The biggest drops in the TA program over recent years have come in the Army. That trend shows no sign of letting up. The Army recorded about 82,000 TA users in fiscal 2018, according to information provided by Dawn Bilodeau, chief of Voluntary Education for DoD, during a military education conference in Austin, Texas, on Tuesday.

That number is down substantially from the 98,000 who used the program in fiscal 2017. Taking the long view, Army TA usage appears to be down more than 30 percent since fiscal 2014, when 118,000 soldiers used the benefit.

Bilodeau said that some of the apparent drop in Army TA usage between 2017 and 2018 may be the result of inaccurate data that the department has been working to correct.

Meanwhile, the Navy, Air Force and Marine Corps are all on track to tally slightly more TA users in fiscal 2018 than they did in fiscal 2017. This is perhaps most notable for the Air Force, which has seen its number of TA students fall substantially over the past several years. By contrast, fiscal 2018 saw the Air Force increase its TA student count, if only by a modest 1.6 percent.

“I think we’ve seen a little bit of a stabilization, if you will. I don’t want to speak too freely, but for a while, it’s kind of been up and down,” Bilodeau told attendees of the Council of College and Military Educators conference. “I think we found our sweet spot.”

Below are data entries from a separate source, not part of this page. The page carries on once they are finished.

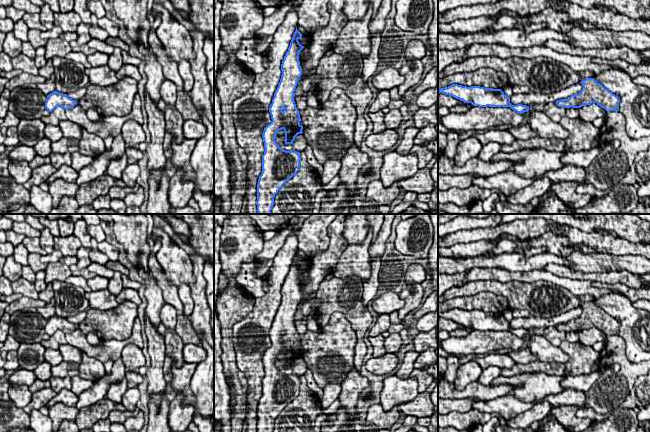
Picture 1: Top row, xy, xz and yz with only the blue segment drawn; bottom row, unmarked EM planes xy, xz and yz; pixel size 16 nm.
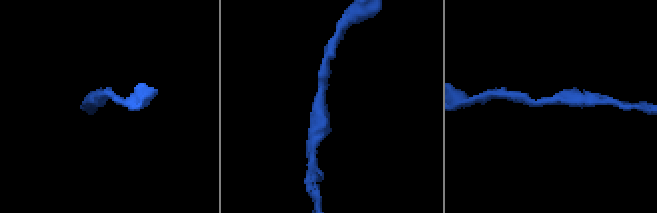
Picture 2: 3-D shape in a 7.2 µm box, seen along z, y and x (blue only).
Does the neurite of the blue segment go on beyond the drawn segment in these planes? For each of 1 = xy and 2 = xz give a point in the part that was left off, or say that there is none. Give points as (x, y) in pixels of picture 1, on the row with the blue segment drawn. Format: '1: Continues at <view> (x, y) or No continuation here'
1: No continuation here
2: No continuation here

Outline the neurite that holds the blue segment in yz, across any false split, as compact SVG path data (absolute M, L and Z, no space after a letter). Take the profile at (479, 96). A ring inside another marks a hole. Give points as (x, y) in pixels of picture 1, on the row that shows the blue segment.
M452 84L445 88L438 89L439 93L452 96L464 103L471 103L479 107L510 107L519 114L529 111L529 106L510 103L510 97L504 94L501 89L484 88L480 86L462 86Z

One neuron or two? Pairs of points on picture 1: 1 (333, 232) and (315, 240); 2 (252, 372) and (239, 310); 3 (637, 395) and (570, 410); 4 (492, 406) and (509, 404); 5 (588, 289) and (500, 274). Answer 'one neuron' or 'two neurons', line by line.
1: one neuron
2: two neurons
3: one neuron
4: one neuron
5: one neuron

Bilodeau also noted that slightly more TA students attended public, rather than for-profit, schools in fiscal 2018. For-profit schools accounted for 38 percent of tuition assistance usage in 2018, down from 43 percent the previous year. Over the same period, the share of TA students in public institutions increased from 30 percent to 34 percent.

But that shift may not be the result of fewer students deciding to attend for-profit schools as much as for-profit schools reinventing themselves as not-for-profit. For example, Kaplan University, a for-profit, was acquired by Purdue University, a public school, and renamed Purdue University Global.

“We did have some pretty big players change from one type of sector into another over this past year, and that is, I think, changing the numbers a little bit,” Bilodeau said.